### To do:
Would you please return the lines of the material that contain the word "your"?
┌──
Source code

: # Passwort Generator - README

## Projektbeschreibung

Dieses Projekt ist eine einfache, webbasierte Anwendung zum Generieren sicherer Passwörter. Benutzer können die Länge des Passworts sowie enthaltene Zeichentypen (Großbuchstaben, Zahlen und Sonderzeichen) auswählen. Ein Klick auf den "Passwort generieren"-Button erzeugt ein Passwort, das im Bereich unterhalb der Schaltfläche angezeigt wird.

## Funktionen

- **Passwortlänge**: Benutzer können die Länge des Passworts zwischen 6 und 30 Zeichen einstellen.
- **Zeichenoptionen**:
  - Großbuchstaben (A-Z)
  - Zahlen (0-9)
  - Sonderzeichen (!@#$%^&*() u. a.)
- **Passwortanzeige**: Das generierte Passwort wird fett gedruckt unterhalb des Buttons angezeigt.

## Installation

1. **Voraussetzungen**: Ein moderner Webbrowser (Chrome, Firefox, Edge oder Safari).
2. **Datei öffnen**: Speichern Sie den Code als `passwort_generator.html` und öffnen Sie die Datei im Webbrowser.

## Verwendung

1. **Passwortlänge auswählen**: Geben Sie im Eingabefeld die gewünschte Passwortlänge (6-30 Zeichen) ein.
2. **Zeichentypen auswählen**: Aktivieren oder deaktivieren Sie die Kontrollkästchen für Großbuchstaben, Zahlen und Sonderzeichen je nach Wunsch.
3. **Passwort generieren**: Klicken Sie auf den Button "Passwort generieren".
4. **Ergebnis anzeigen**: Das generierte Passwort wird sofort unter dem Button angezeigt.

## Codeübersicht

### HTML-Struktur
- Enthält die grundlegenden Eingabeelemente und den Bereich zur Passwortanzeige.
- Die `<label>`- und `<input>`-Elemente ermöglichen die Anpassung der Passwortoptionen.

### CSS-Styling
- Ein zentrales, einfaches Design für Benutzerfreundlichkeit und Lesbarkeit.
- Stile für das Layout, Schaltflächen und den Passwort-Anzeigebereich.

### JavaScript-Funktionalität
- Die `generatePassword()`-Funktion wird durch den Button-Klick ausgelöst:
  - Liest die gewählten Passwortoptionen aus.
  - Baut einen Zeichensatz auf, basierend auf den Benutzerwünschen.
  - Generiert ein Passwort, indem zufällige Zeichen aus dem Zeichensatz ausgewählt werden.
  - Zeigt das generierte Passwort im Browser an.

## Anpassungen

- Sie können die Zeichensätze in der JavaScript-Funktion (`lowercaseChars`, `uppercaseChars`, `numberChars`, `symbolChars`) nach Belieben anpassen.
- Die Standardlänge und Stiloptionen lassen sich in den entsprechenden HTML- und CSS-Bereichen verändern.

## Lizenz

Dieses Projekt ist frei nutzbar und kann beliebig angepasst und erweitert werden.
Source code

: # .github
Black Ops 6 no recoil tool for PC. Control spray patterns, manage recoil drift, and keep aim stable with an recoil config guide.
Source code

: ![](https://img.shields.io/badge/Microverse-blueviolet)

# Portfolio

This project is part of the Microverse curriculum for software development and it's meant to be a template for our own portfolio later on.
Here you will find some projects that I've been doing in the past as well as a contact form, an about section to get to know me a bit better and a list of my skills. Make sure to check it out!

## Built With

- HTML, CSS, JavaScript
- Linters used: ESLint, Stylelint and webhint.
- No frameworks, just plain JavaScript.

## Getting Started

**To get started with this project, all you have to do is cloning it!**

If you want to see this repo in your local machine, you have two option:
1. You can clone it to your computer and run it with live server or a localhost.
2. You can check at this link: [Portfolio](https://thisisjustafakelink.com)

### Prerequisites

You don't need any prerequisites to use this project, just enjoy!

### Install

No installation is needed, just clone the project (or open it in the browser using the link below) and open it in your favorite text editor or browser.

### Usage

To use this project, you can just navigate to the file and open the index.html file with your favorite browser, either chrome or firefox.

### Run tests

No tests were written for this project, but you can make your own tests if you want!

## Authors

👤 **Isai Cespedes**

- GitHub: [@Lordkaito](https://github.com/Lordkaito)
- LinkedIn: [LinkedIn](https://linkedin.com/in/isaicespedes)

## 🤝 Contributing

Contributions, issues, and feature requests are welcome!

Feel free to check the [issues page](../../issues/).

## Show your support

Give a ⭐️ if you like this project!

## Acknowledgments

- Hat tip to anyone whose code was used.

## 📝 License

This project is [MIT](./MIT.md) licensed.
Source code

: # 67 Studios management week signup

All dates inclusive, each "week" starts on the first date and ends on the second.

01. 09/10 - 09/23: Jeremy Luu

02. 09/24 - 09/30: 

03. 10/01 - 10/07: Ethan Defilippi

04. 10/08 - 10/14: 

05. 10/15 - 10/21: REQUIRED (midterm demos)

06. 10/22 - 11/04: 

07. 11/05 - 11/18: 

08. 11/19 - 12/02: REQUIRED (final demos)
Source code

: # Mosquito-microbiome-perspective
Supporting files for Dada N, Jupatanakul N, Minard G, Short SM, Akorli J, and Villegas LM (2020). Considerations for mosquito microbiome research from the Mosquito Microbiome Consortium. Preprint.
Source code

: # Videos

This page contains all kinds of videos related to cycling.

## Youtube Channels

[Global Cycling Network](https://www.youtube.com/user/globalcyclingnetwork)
└──
### Reply to the exercise:
If you want to see this repo in your local machine, you have two option:
1. You can clone it to your computer and run it with live server or a localhost.
No installation is needed, just clone the project (or open it in the browser using the link below) and open it in your favorite text editor or browser.
To use this project, you can just navigate to the file and open the index.html file with your favorite browser, either chrome or firefox.
No tests were written for this project, but you can make your own tests if you want!
## Show your support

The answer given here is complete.